第三章では表2の項目【解釈ゲーム】から、「百合」愛好家が行う「解釈ゲーム」のほとんどが、キャラクター単体ではなくキャラクター同士の関係性に注目する「相関図消費」型であることを述べた。また、第一節の第四項では「キャラ萌え」型が見られない理由について考察し、勝山(2011)の述べた「キャラ萌え」型の特性である「キャラクター単体、特に「受け」キャラクターに対して「萌え」といった好意を感じることであり、性的なイメージを彷彿とさせるような外見・行為を好む」という指向性が、「百合」愛好家の持つ指向性と矛盾しているためであると述べた。

事実として、女性愛好家のブログの中でも「キャラ萌え」型の「解釈ゲーム」が見られたのは一件のみであり、それ以外は男性愛好家同様「相関図消費」型の「解釈ゲーム」が行われていた。
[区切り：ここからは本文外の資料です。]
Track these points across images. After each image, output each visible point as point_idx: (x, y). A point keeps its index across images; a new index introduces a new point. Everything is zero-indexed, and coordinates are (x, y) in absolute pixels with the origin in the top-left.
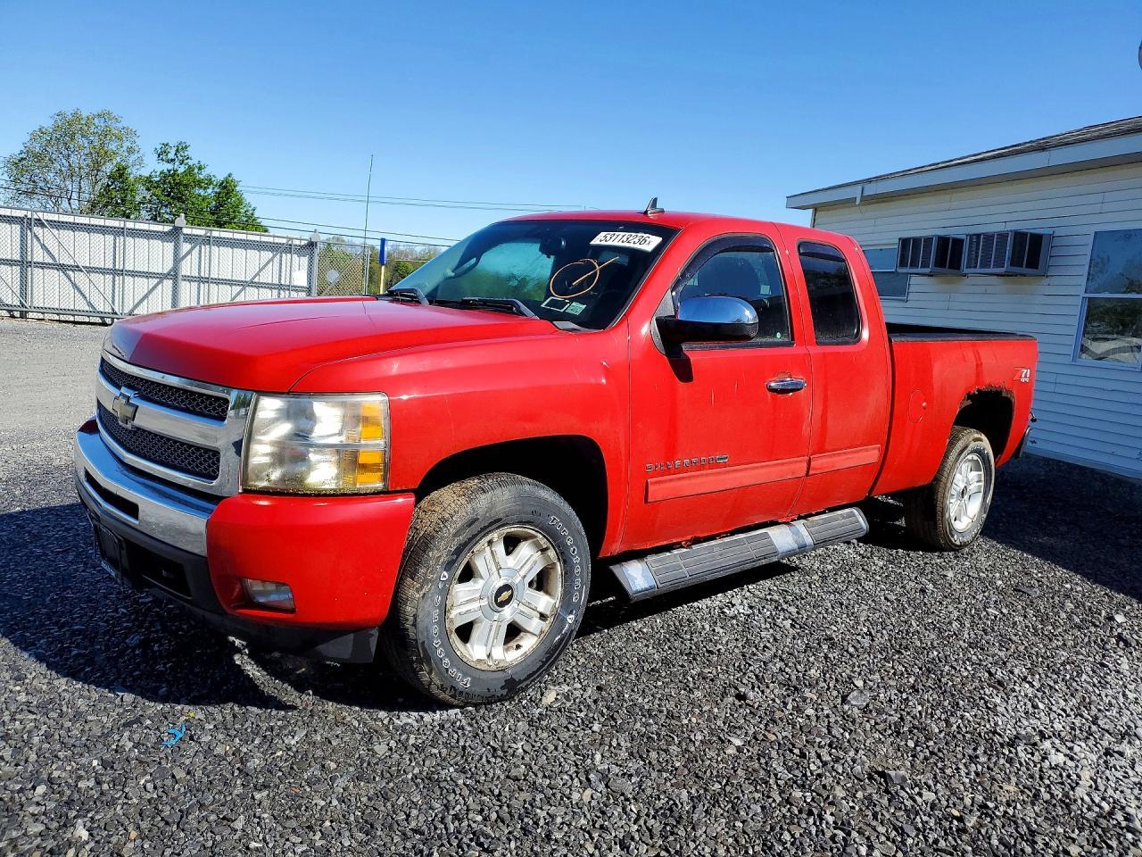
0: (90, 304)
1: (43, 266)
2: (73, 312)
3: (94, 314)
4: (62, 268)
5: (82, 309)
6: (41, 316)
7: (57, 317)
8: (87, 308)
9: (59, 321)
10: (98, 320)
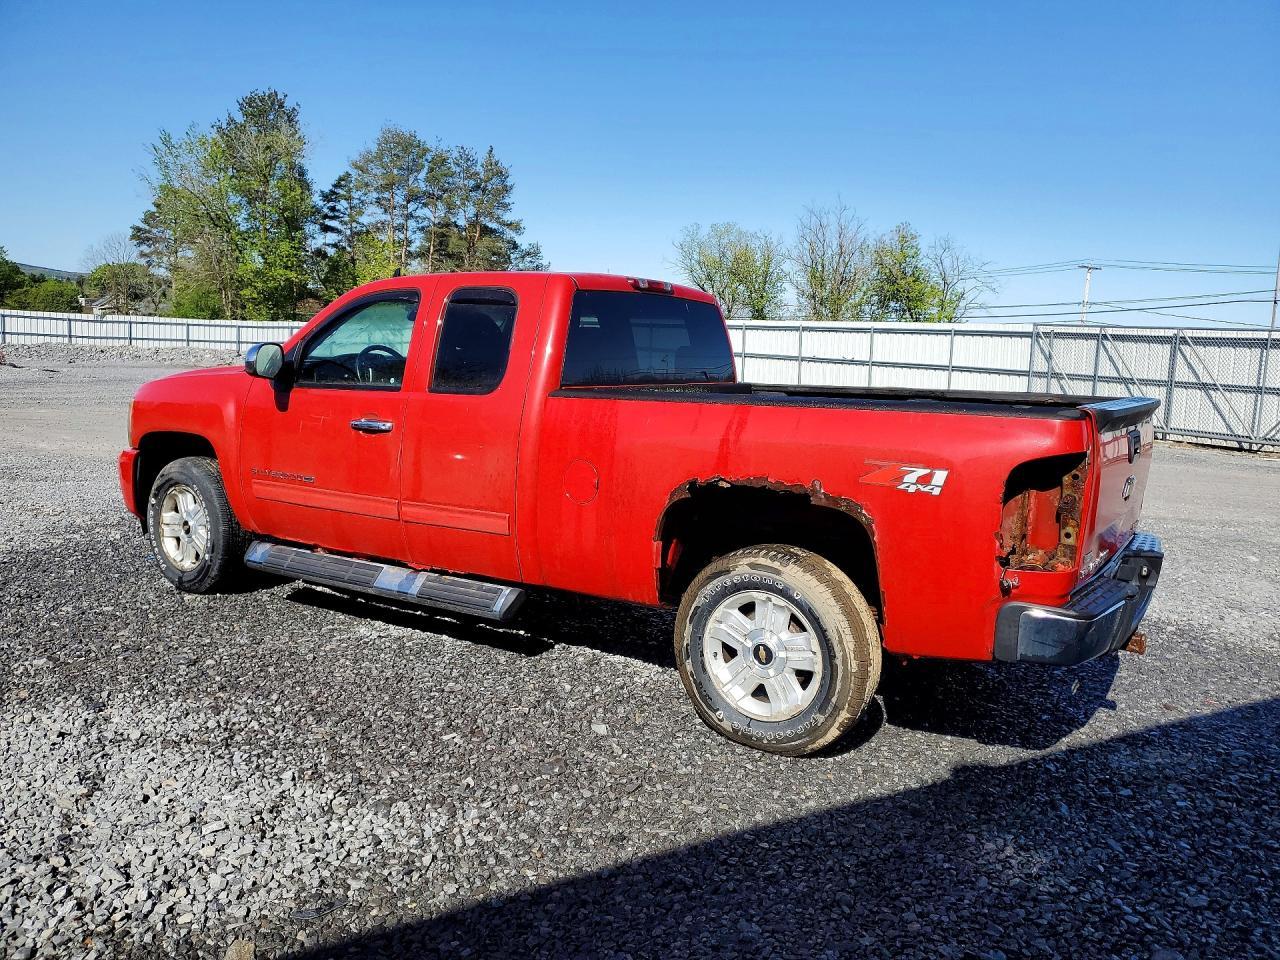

すなわち、女性愛好家は女性キャラクターに対して欲求を抱き、それを表現しているが、特定のキャラクター単体に対し欲求を抱いて「キャラ萌え」型解釈ゲームを行うということはほとんどしていないのである。

確かに女性愛好家は男性愛好家と比べ、女性登場人物に対して「かわいい」や「萌え」といった表現を積極的に使っていた。しかしそれは「(特定のどのキャラクターとは言わない)女性キャラクターが好き」だとか、「百合」作品のある特定のシーンを見て、「「百合」的関係にある二人がかわいい」といった形での表現である。
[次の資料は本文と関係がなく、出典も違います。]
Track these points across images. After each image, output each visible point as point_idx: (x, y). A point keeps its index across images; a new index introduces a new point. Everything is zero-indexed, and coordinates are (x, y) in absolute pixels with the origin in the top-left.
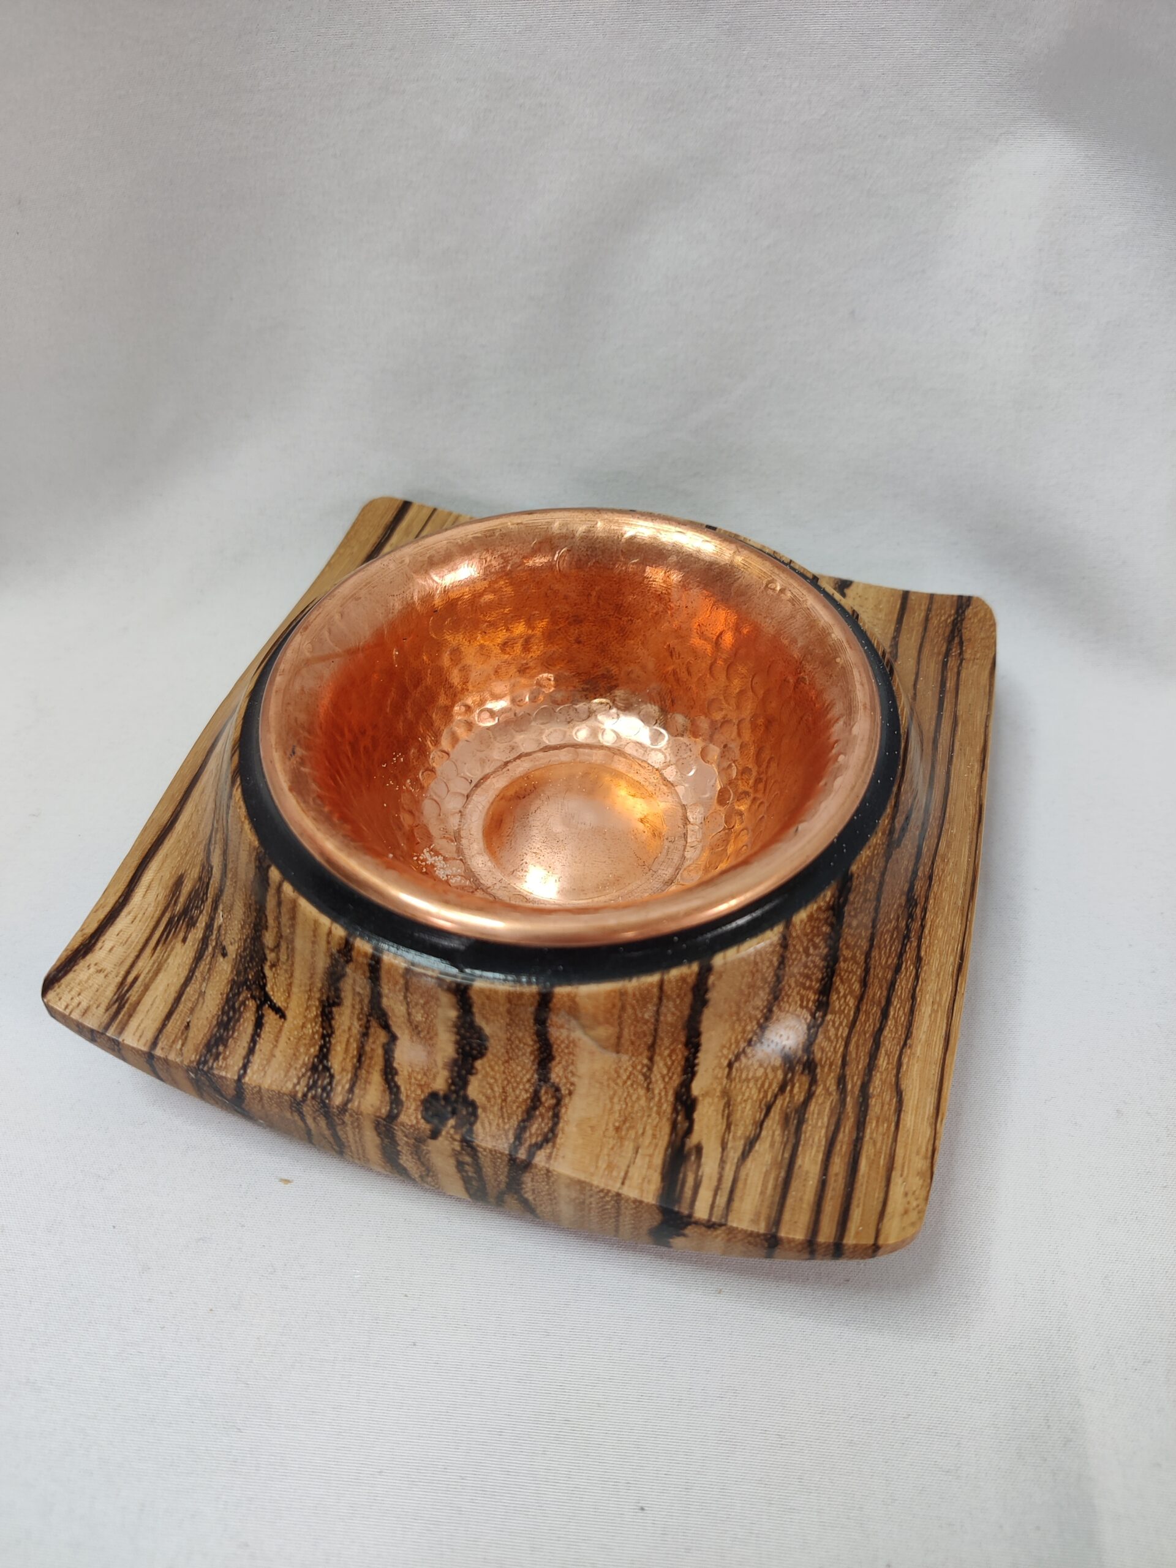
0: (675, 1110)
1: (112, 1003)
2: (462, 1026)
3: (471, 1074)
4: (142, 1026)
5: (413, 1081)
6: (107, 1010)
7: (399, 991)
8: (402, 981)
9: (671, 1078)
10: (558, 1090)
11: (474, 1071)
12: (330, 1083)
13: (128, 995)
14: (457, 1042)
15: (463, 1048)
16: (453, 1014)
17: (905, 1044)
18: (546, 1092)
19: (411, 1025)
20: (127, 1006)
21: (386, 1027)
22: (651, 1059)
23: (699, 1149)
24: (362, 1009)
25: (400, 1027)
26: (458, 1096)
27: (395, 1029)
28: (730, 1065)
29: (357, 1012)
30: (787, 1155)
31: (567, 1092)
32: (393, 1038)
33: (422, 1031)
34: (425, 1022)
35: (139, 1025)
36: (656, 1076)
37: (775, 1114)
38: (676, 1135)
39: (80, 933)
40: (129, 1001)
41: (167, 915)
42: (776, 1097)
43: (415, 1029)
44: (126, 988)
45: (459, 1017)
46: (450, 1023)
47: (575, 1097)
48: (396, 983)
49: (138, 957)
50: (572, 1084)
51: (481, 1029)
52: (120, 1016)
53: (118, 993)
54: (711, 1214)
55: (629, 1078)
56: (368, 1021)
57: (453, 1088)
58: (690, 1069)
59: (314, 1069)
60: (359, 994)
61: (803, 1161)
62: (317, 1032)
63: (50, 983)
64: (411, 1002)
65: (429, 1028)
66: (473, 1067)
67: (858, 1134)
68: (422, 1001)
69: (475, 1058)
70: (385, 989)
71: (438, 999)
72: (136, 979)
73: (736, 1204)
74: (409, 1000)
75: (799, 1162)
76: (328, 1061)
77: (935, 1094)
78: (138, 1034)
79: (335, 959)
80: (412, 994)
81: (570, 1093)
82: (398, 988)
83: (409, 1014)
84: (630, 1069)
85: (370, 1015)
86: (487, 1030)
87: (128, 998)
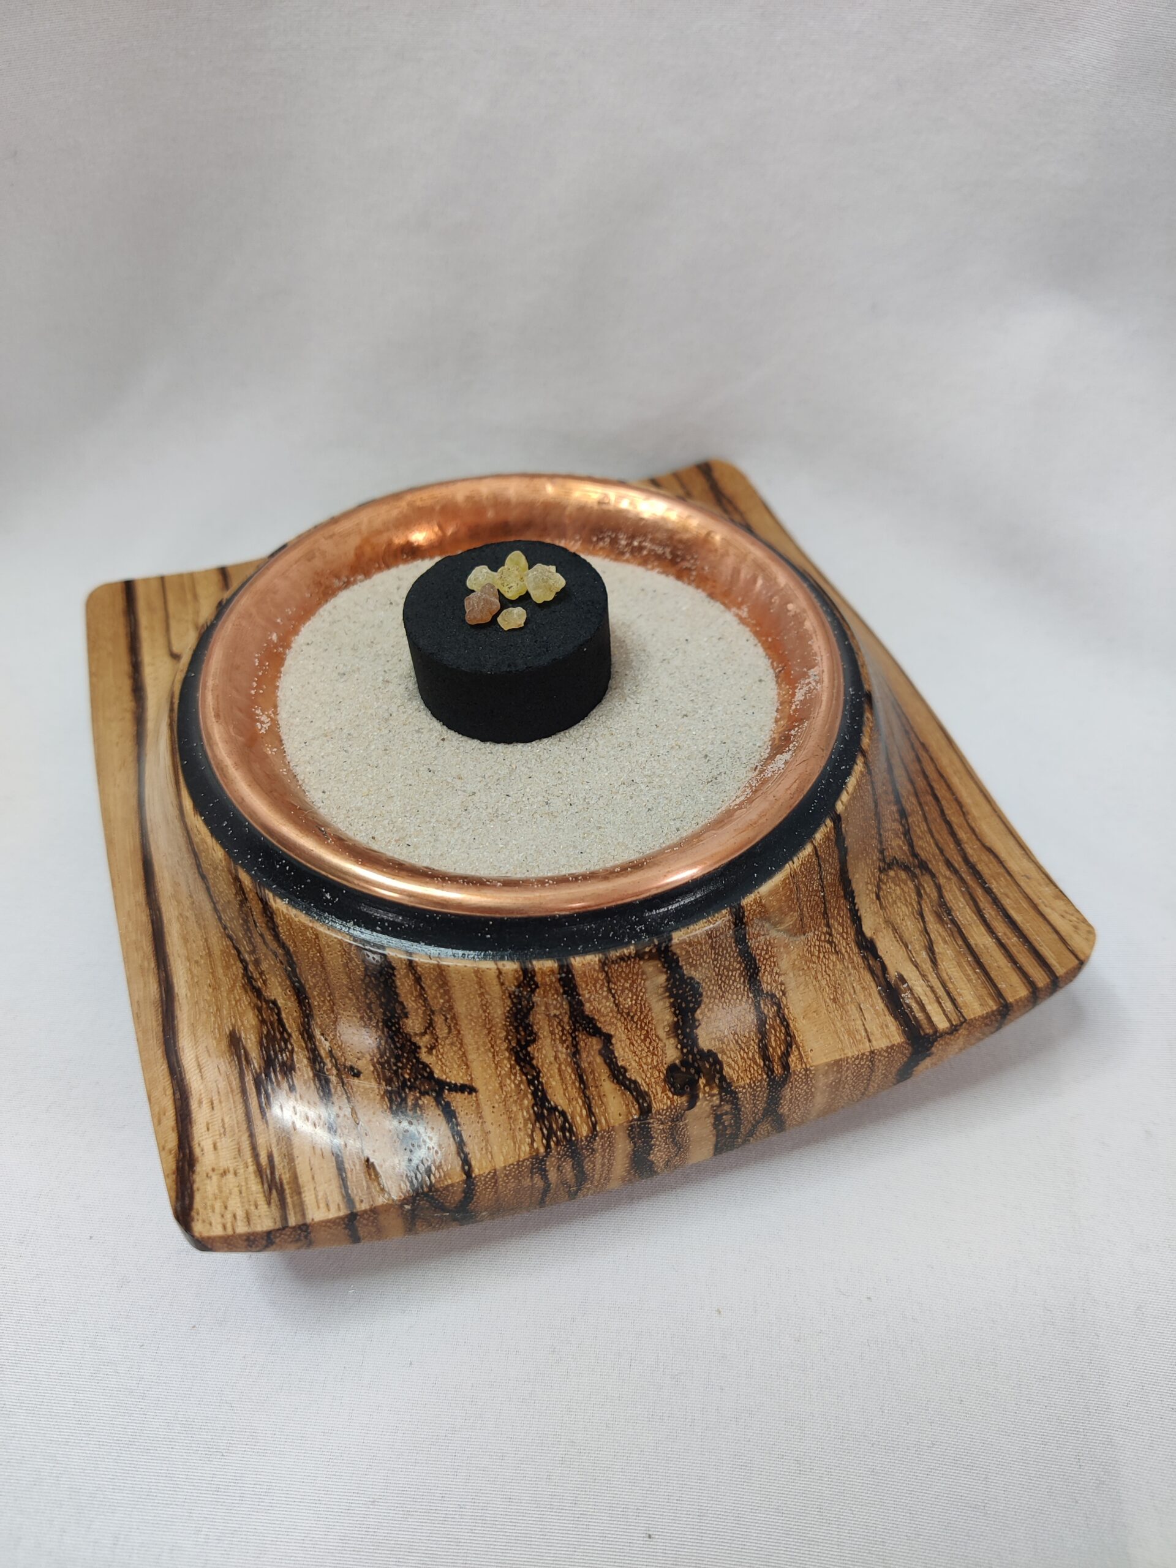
0: (864, 958)
1: (267, 1194)
2: (674, 986)
3: (697, 1027)
4: (321, 1194)
5: (645, 1067)
6: (269, 1203)
7: (601, 988)
8: (602, 976)
9: (847, 933)
10: (773, 996)
11: (697, 1024)
12: (566, 1120)
13: (277, 1177)
14: (672, 1005)
15: (679, 1008)
16: (662, 979)
17: (964, 814)
18: (765, 1004)
19: (622, 1014)
20: (286, 1187)
21: (596, 1032)
22: (828, 925)
23: (902, 979)
24: (563, 1029)
25: (612, 1024)
26: (694, 1055)
27: (606, 1029)
28: (878, 897)
29: (558, 1037)
30: (960, 942)
31: (781, 994)
32: (607, 1039)
33: (635, 1014)
34: (636, 1004)
35: (316, 1197)
36: (837, 938)
37: (930, 918)
38: (878, 977)
39: (163, 1153)
40: (285, 1181)
41: (249, 1079)
42: (919, 904)
43: (626, 1015)
44: (268, 1172)
45: (668, 980)
46: (661, 990)
47: (790, 994)
48: (596, 980)
49: (252, 1136)
50: (782, 984)
51: (691, 978)
52: (289, 1200)
53: (265, 1181)
54: (949, 1021)
55: (819, 952)
56: (574, 1038)
57: (685, 1051)
58: (856, 918)
59: (539, 1117)
60: (555, 1016)
61: (975, 940)
62: (521, 1082)
63: (184, 1215)
64: (616, 992)
65: (641, 1008)
66: (694, 1020)
67: (991, 897)
68: (627, 985)
69: (694, 1010)
70: (585, 994)
71: (643, 973)
72: (270, 1157)
73: (960, 1000)
74: (613, 991)
75: (972, 942)
76: (549, 1103)
77: (1010, 837)
78: (322, 1205)
79: (517, 997)
80: (615, 984)
81: (784, 994)
82: (598, 986)
83: (617, 1005)
84: (817, 943)
85: (574, 1031)
86: (697, 976)
87: (280, 1179)
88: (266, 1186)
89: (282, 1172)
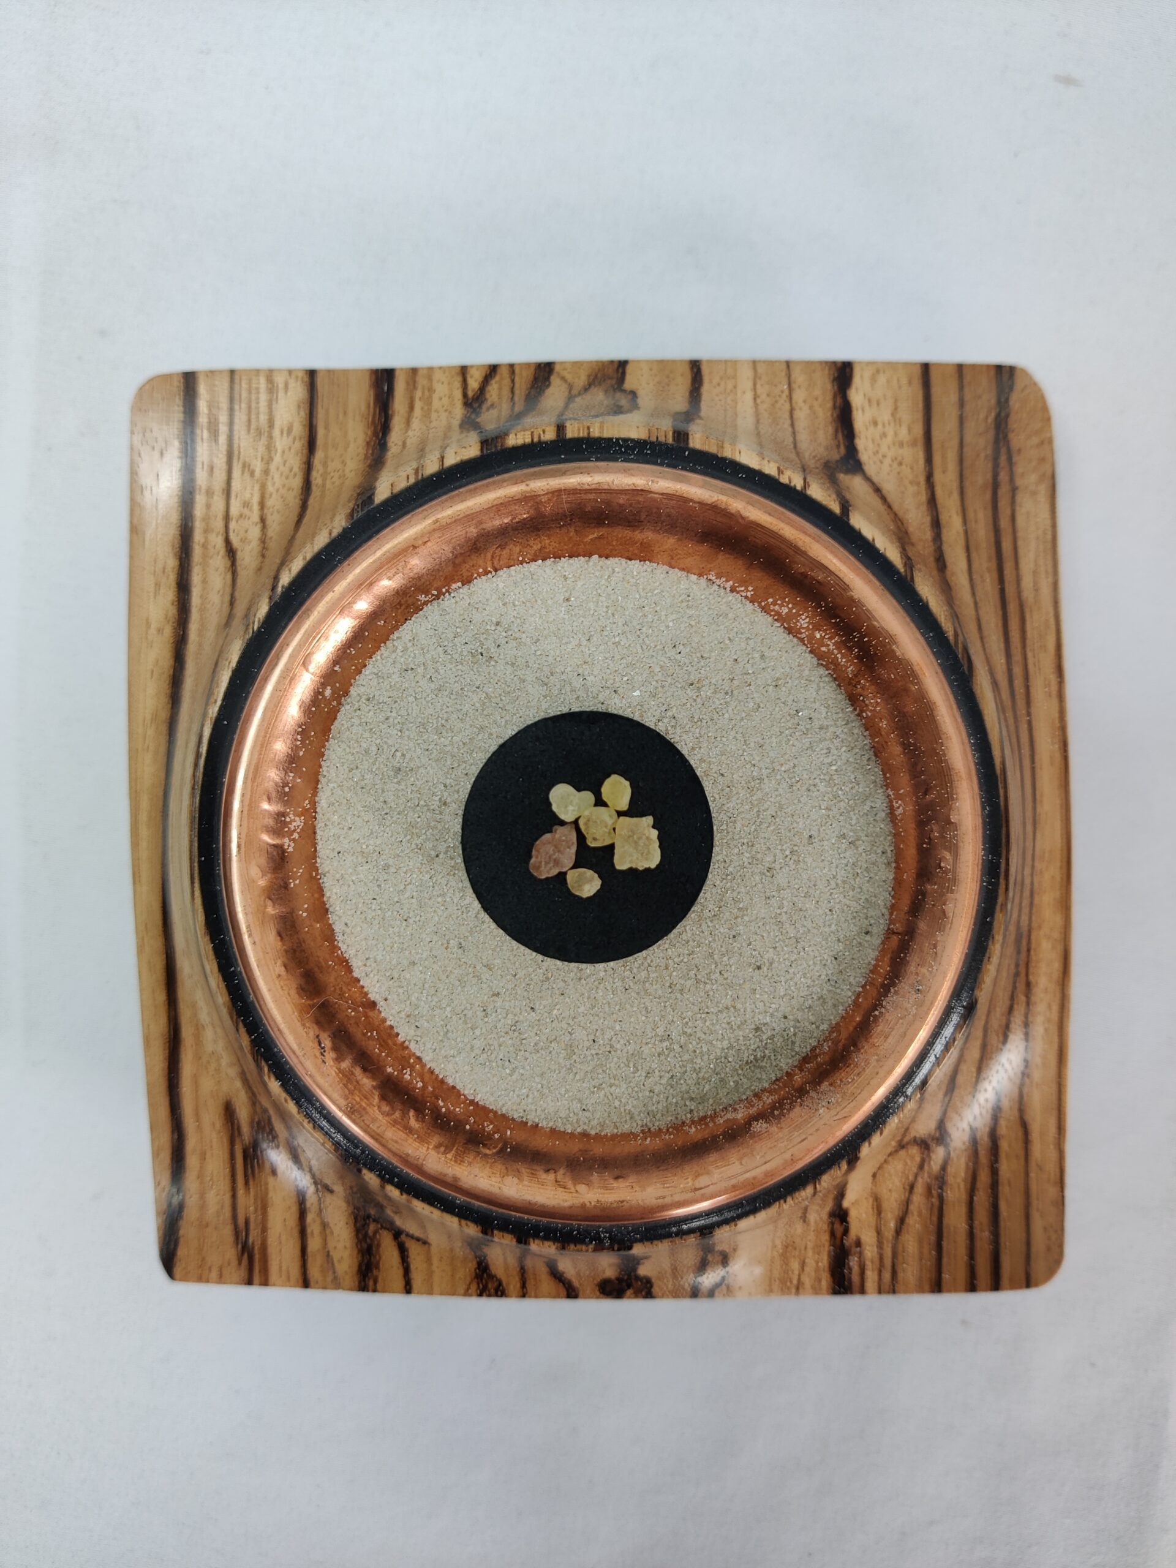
0: (831, 1224)
1: (239, 1255)
4: (284, 1268)
5: (583, 1277)
6: (240, 1263)
9: (824, 1207)
10: (723, 1253)
11: (640, 1266)
13: (250, 1242)
20: (256, 1253)
23: (858, 1243)
26: (630, 1277)
28: (874, 1176)
30: (935, 1219)
31: (732, 1250)
35: (281, 1267)
36: (812, 1211)
37: (919, 1190)
38: (836, 1240)
40: (256, 1247)
41: (239, 1151)
42: (916, 1176)
44: (244, 1234)
47: (740, 1249)
49: (234, 1196)
50: (736, 1246)
52: (257, 1264)
53: (240, 1241)
55: (786, 1225)
57: (623, 1274)
58: (840, 1195)
59: (478, 1276)
61: (950, 1220)
63: (169, 1261)
66: (638, 1264)
67: (993, 1178)
72: (247, 1221)
75: (946, 1221)
76: (490, 1272)
77: (1055, 1113)
81: (735, 1249)
87: (253, 1244)
88: (240, 1246)
89: (254, 1236)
例として、ブログHから以下のような語りが挙げられる。

 

「ダメじゃないよ そのままでいーんじゃん?」

   と、最後に乃莉が言ってそのシーンは終わったのですが・・・。

   いや、そのままのなずなでいいんだよ、と言っているだけなのはわかりますが

   百合的に考えても全く違和感がなくてですね

   「そのままのなずなが好きだよ」

   と言いたい乃莉ちゃんしか浮かばなくてですね

   私はとりあえず萌えすぎて耐えられなくなって、一回目読んだとき本閉じました←

   まじでかわいかったんだもの!

(ブログH

 

以上は、ある非「百合」作品を見たブログ作者による「解釈ゲーム」の一部である。確かに「萌えすぎて」や「まじでかわいかった」といった直接的な表現は男性愛好家の間ではそれほど積極的には用いられず、女性愛好家が積極的に用いる表現であったが、いずれも上記のように「解釈ゲーム」の一部で用いるなど、自身が特定の女性登場人物に対して欲求を抱き表現するという形で用いられる例は見られなかったのである。
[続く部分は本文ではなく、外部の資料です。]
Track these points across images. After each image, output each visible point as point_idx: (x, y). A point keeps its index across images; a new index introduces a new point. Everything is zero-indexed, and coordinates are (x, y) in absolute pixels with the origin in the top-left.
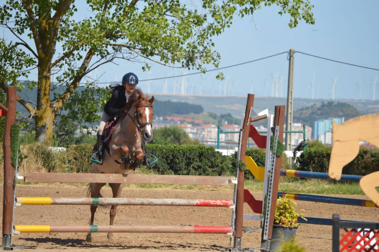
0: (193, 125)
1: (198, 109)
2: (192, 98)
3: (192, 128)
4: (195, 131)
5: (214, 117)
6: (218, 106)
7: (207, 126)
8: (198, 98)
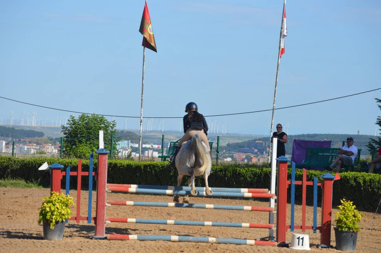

女性愛好家が持つ女性登場人物に対する欲求という傾向は確かに存在するが、その対象は(特定のキャラクターを指定しない)「女性キャラクター」全般に対するものであったり、「相関図消費」型の「解釈ゲーム」によりカップリングが行われていることが前提であったりという条件付きのものであった。つまり女性愛好家は、女性キャラクター全般に対する「かわいい」などの感情を前提に「解釈ゲーム」を行うか、「解釈ゲーム」の結果を見て「かわいい」などの表現を用いているのであって、「キャラ萌え」型「解釈ゲーム」が見られないという「百合」愛好家全体の持つ傾向との矛盾は生じていないと考えられる。